Goal of the exercise: Only the lines from the one containing "right shoulder: (467, 225)" through the last line of the data are to be written out, exactly and in full.

[Pixel coordinate listings]
____
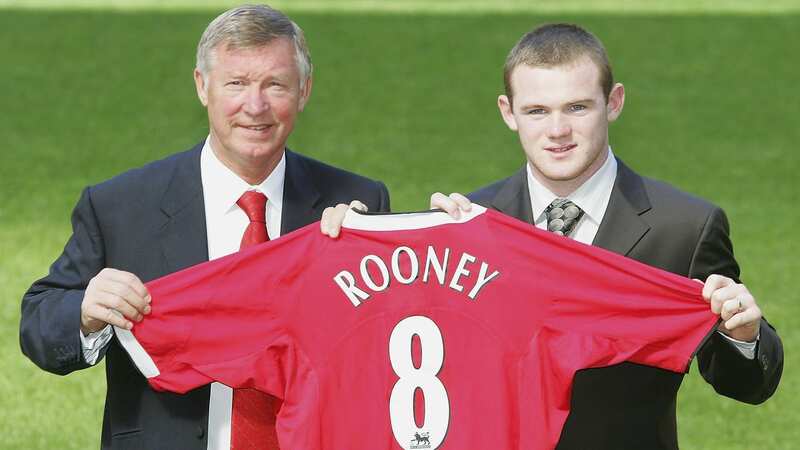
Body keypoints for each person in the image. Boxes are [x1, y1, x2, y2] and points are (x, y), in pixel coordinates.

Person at [322, 23, 783, 449]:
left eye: (577, 107)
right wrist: (353, 240)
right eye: (537, 111)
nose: (557, 131)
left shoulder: (684, 227)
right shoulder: (467, 225)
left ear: (614, 102)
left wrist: (742, 336)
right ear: (508, 112)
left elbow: (747, 386)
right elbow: (388, 347)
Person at [20, 5, 388, 450]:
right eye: (236, 83)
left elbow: (400, 336)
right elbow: (39, 320)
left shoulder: (357, 204)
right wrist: (85, 311)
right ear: (202, 86)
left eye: (275, 84)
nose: (255, 106)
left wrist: (451, 224)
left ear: (304, 91)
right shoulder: (121, 205)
____
Reply to the exercise:
right shoulder: (467, 225)
left ear: (614, 102)
left wrist: (742, 336)
right ear: (508, 112)
left elbow: (747, 386)
right elbow: (388, 347)
Person at [20, 5, 388, 450]:
right eye: (236, 83)
left elbow: (400, 336)
right elbow: (39, 320)
left shoulder: (357, 204)
right wrist: (85, 311)
right ear: (202, 86)
left eye: (275, 84)
nose: (255, 106)
left wrist: (451, 224)
left ear: (304, 91)
right shoulder: (121, 205)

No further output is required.